Last Monday, we discussed the big picture, vision, panoramic moment where an idea grabs us and won't let go. We have zero idea how we're going to get from Point A to Point Z. In fact, we're not even sure we know what Point A looks like.
This is where we zoom in and break the concept down into manageable, short-term goals. Dare this Seat-of-the-Pants writer say the dreaded "P" word? Planning, plotting - call it whatever you want. Even I no longer totally sidestep this phase. It's where research, meeting characters, and a plotline take shape.
Without further adieu, let's continue with the story of Echoes of the Past.
We left off with yours truly staring at a computer screen and somehow pounding out 55,000 words. For a non-fiction, primarily devotional writer, this was no small effort. I also had no clue what I was doing.
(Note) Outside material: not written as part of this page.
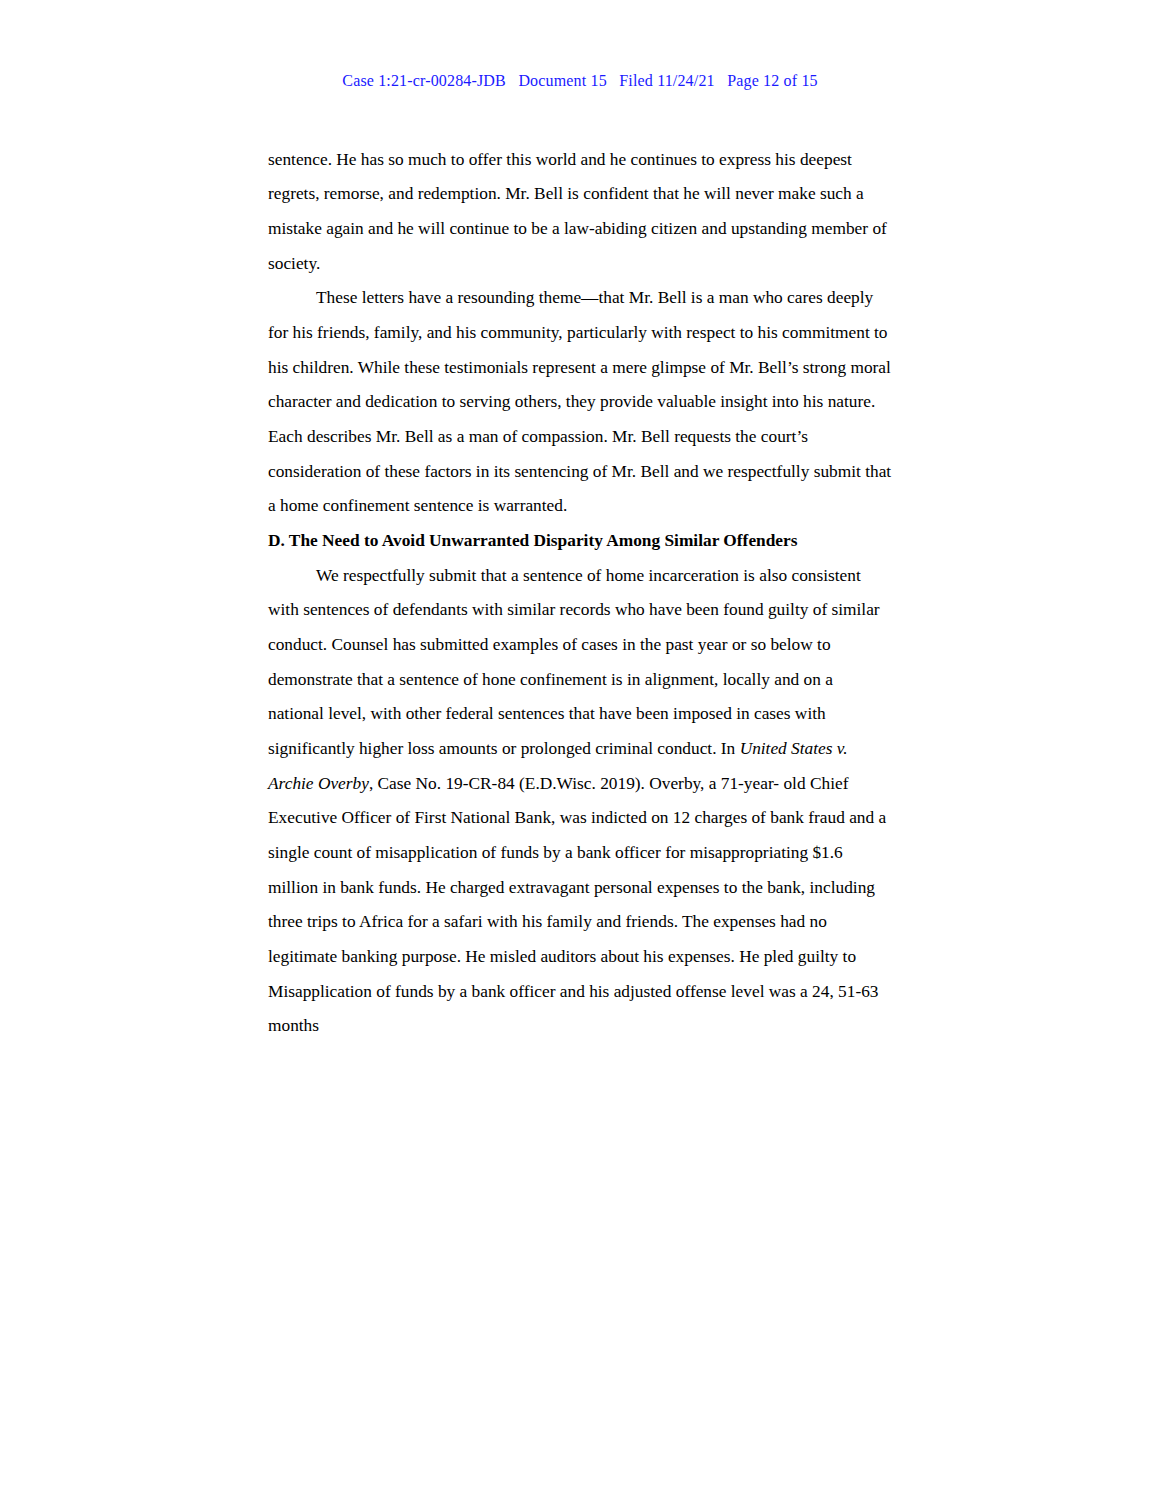Case 1:21-cr-00284-JDB Document 15 Filed 11/24/21 Page 12 of 15
sentence. He has so much to offer this world and he continues to express his deepest regrets, remorse, and redemption. Mr. Bell is confident that he will never make such a mistake again and he will continue to be a law-abiding citizen and upstanding member of society.
These letters have a resounding theme—that Mr. Bell is a man who cares deeply for his friends, family, and his community, particularly with respect to his commitment to his children. While these testimonials represent a mere glimpse of Mr. Bell’s strong moral character and dedication to serving others, they provide valuable insight into his nature. Each describes Mr. Bell as a man of compassion. Mr. Bell requests the court’s consideration of these factors in its sentencing of Mr. Bell and we respectfully submit that a home confinement sentence is warranted.
D. The Need to Avoid Unwarranted Disparity Among Similar Offenders
We respectfully submit that a sentence of home incarceration is also consistent with sentences of defendants with similar records who have been found guilty of similar conduct. Counsel has submitted examples of cases in the past year or so below to demonstrate that a sentence of hone confinement is in alignment, locally and on a national level, with other federal sentences that have been imposed in cases with significantly higher loss amounts or prolonged criminal conduct. In United States v. Archie Overby, Case No. 19-CR-84 (E.D.Wisc. 2019). Overby, a 71-year- old Chief Executive Officer of First National Bank, was indicted on 12 charges of bank fraud and a single count of misapplication of funds by a bank officer for misappropriating $1.6 million in bank funds. He charged extravagant personal expenses to the bank, including three trips to Africa for a safari with his family and friends. The expenses had no legitimate banking purpose. He misled auditors about his expenses. He pled guilty to Misapplication of funds by a bank officer and his adjusted offense level was a 24, 51-63 months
A newbie fiction writer in every sense of the word, I carted my manuscript off to the next writers conference. Editors smiled the way one indulges a child's flights of fancy. "A novel must be 80-100,000 words. Go back, my child, and write more. Add subplots and fatten up those characters."
I attended workshops and learned about point of view (POV), show - don't tell, creating life-like characters, tension, conflict, word choice...whew! What I lacked in craft, I made up for in determination and enthusiasm - not to mention a dash of daring. God gave me this vision, and I would do everything in my power to obtain the skills I needed to communicate it.
To be continued...
Are you the adventurous type? If you're a writer, I declare you every bit as adventurous as an explorer or pioneer. How do you manage to break your big picture down into smaller pieces?
Non-fiction writers: How do you structure your articles or devotionals?
Readers: Are you ever aware of the underpinnings of the story or are they invisible?